Lo mismo opinó Asensio, que pidió «una nueva forma de organización judicial, que permita un abordaje integral del problema. Ahora, está totalmente fragmentado» porque los juzgados de familia» toman medidas de protección, pero los dispositivos preventivos son insuficientes y deficitarios, con nula o escasa vigilancia de su efectividad y acatamiento».
«Y la justicia penal suele archivar, desestimar o minimizar las denuncias por incumplimiento. No se consideran esos incumplimientos como indicadores de incremento del riesgo y no se adoptan medidas de protección más efectivas», explicó la especialista de la DGN.
Úrsula Bahillo, como tantas mujeres, logró medidas de protección que no llegan nunca o llegan tarde.
De hecho, hay serias críticas a la efectividad de los escasos botones antipánico que existen, porque otra vez, la responsabilidad de cuidado recae en la víctima, que debe accionarlo si se siente en peligro. Y a veces no funcionan porque ellas no tienen señal de Internet o entran en un lógico pánico.
Por eso se impulsa el uso de tobilleras en los violentos, que se activan cuando se acercan a las víctimas, pero eso requiere de un monitoreo responsable que evite femicidios.
Deza añadió a este panorama que «tampoco se cita a los denunciados y eso los libera del control social y judicial, además de que sobrecarga el impulso de la víctima de sus propias denuncias, quien además de exponerse, queda en desamparo del Estado cuando no se investiga con debida diligencia».
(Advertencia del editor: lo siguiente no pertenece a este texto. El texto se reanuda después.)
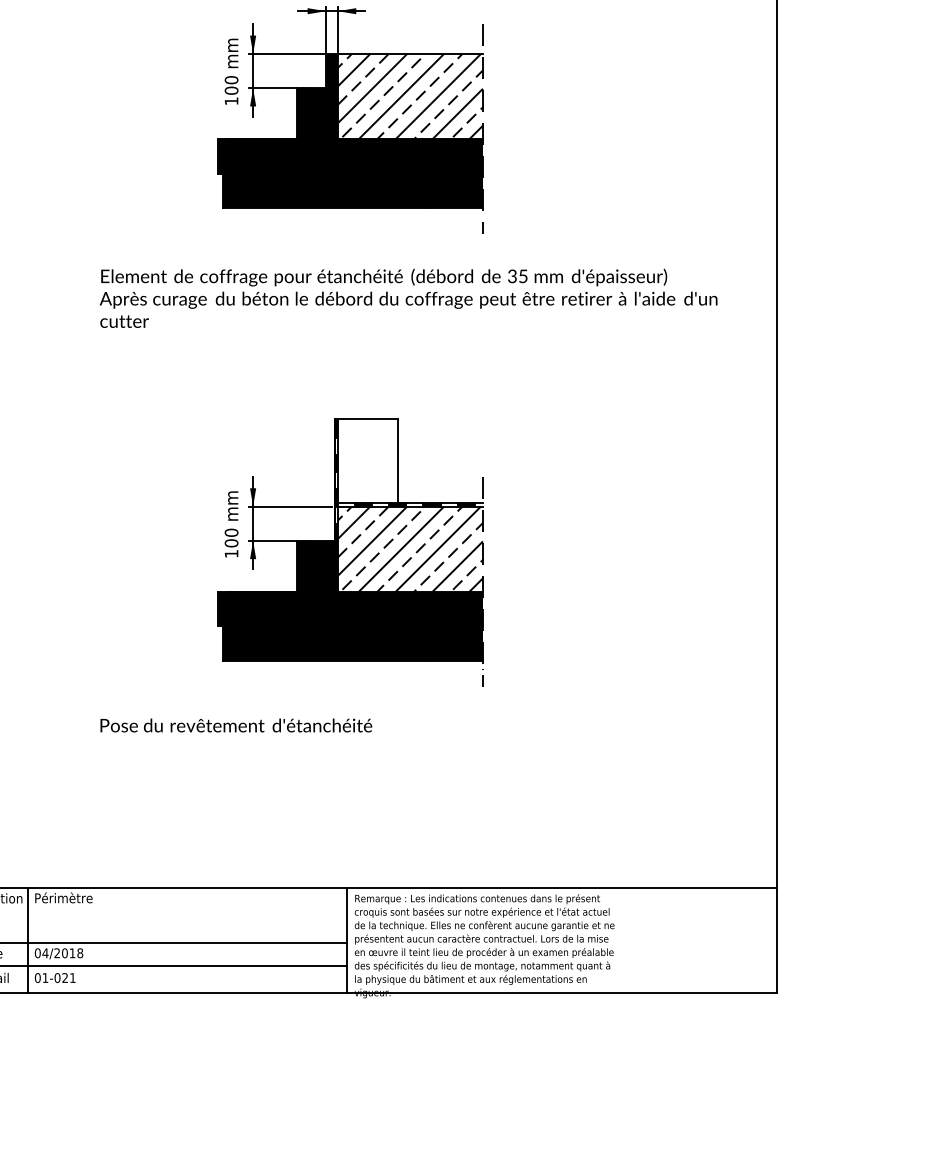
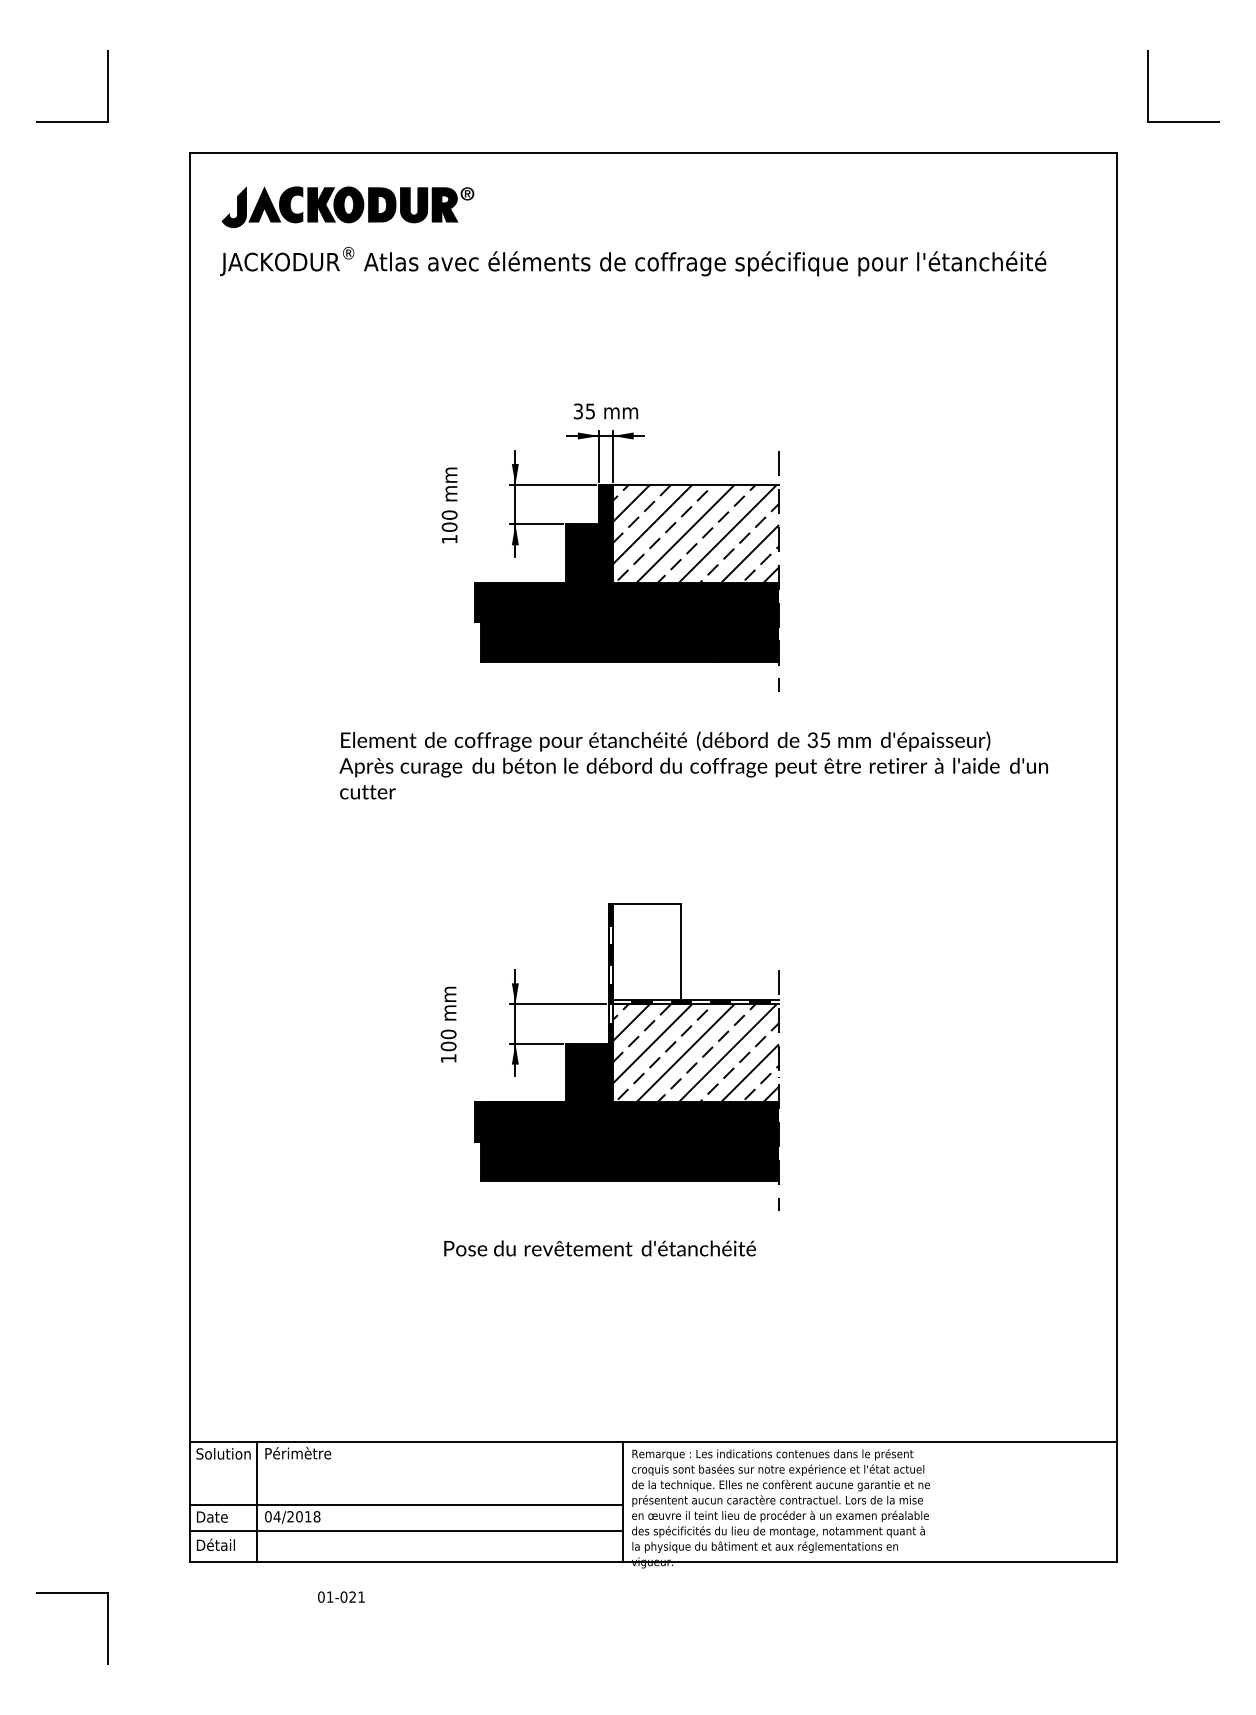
text: (231, 71) -> (449, 505), moved
text: (231, 524) -> (448, 1024), moved
text: (235, 725) -> (599, 1248), moved
text: (55, 977) -> (341, 1596), moved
Y reforzó Asensio: «Los dispositivos preventivos son insuficientes y deficitarios, con nula o escasa vigilancia de su efectividad y acatamiento. Las órdenes de protección son incumplidas sin ninguna consecuencia tangible. No se aplican las sanciones» establecidas en el artículo 32 de la ley 26485, de Protección Integral a las Mujeres.
«En gran parte de la justicia penal se advierte falta de formación y empatía. No están familiarizados con la dinámica de las distintas formas de violencia de género ni preparados para evaluar el riesgo. Es más, incluso cuando se cuenta con informes interdisciplinarios que califican la situación como de riesgo algo o altísimo, se omite tomar medidas idóneas para la protección de las víctimas», aseveró.
El cambio, urgente, es ahora. Hay hombres que, cada 30 horas, siguen matando mujeres. Muchas de ellas recurrieron a la justicia y no la encontraron.